Passage =
Monday, August 25, 2008

catch up time

I sure am behind on my blogging. Not sure why - guess I haven't been quite as fired up on my running - and i know why - and i know it is a dumb reason. I'm doing the age old no no of comparing myself to others. Things are still going well - but i'm starting to wonder if my goals are truly attainable or if i'm chasing something that's still out of my reach. I'm doing exactly what the trusty training program says i need to do - but rather being pumped up about the fact that I'm running better than ever - and better than i thought i could - i'm looking at other people - and saying wow - this is so much easier for them - than me - who am I kidding? I know that you need to have a positive attitude - believe that you can do something and you can - believe that you can't - and you won't. At the same time I don't want to be the fool that's walking around saying they are going to do something - and everyone else is looking at her - thinking - what is this crazy girl thinking??? she'll never be able to do that - she's not that good. So I start to tell myself - well if I don't make boston at the towpath that's ok - and it is ok - running a 3:40 at towpath will not be make or break my life - and i don't want to be too disappointed if it doesn't happen - but at the same time - telling myself it's ok if i don't make it - is not the motivation one needs to do well. So enough - enough negative - enough of other people - i'm going to focus on the positive.

Source data =
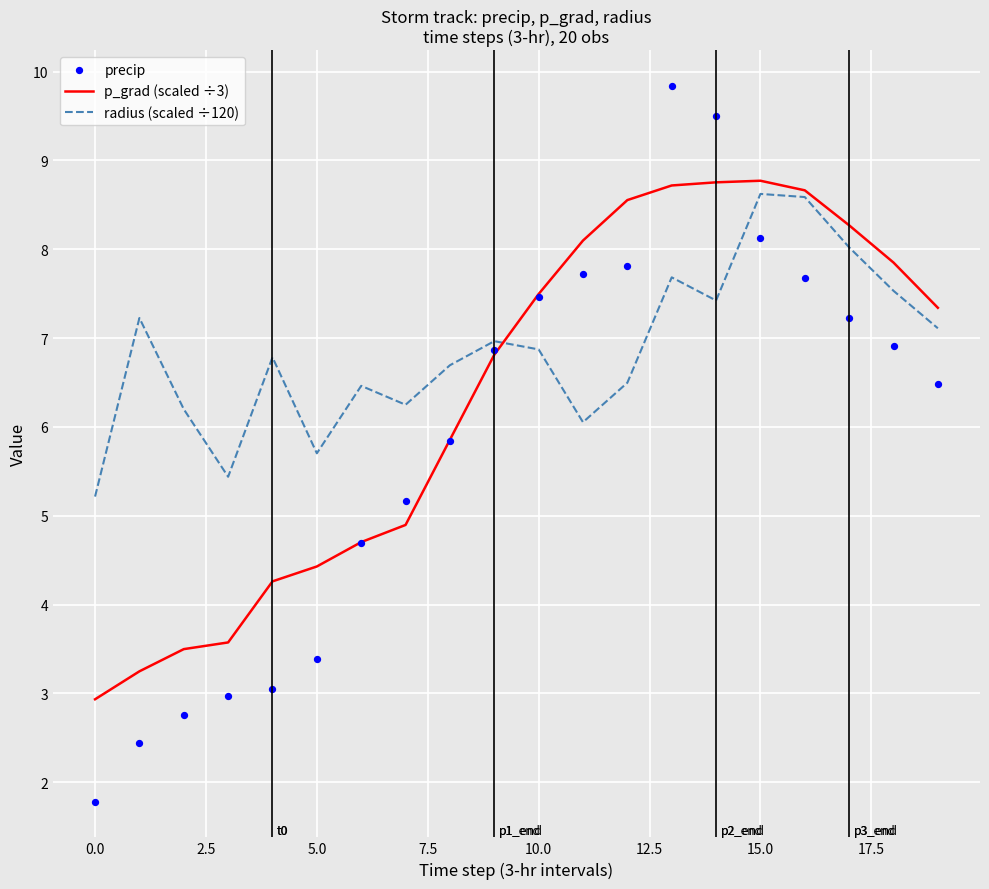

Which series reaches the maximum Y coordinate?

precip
...
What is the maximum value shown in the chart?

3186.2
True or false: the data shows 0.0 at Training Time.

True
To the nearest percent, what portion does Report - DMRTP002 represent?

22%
--
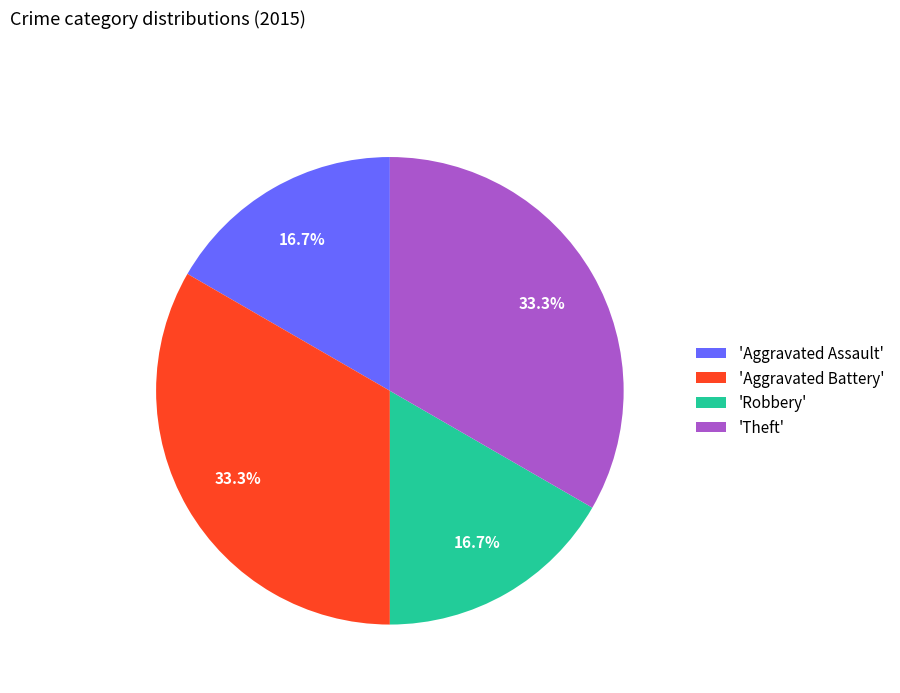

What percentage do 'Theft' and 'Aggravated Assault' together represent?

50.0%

What this exercise asks =
[1] Which numbers appear in the running post, counting its date line?
[2] Pick up the running post after its final sentence and keep writing in the same voice.
The material has no connection to the running post.

Responses to the exercise =
[1] 25, 2008, 3:40

[2]
Since my last blog - i've done lots of stuff. Ran the twilight trail run. It was a lot of fun - ran into a girl i use to run in high school with - i think we pushed each other a little too hard in the first mile - but it was fun. I started off that race not sure how i would do - my stomach was angry all day - i even threw up at work that day - so i wasn't sure how the run was going to go. I didn't want to use that as an excuse to not push myself though - so I ran the first mile with my old high school buddy and then gained a little on her - my goal was to just stay with her or a little ahead of her since i figured she would be running at a pretty good pace. Well with the staggered start of the race - the further i got into the race - the more people started to come up behind you - well in a normal race you don't get passed by people moving this fast - so you just pick it up - - i think this was the first time i've ever run negative splits in a race - maybe all races should be like this! However as i mentioned - stomach was not happy - but i kept pushing it - got to about a half a mile out though and I had to slow down the pace just so i could finish with out throwing up - and with the way my stomach was that day - i figured the chances of me throwing up were pretty high. So i finished in 41 minutes - not to shabby - next time i run this race i want to break 38 - i think it can happen. You could tell i gave it my all though - b/c when they tried to hand me a beer at the finish - i said no -- yes folks - bridget turned down a beer - so you know she was not feeling great. I got some water and waited for steve to come in - wasn't sure how he would do since he was still sore from the half ironman just four days earlier... turns out he did awesome!! beat his last five mile trail run by ten minutes!!! way to go steve!

ok that's enough for now - i' ll pick up with the pedal to the point recap here shortly...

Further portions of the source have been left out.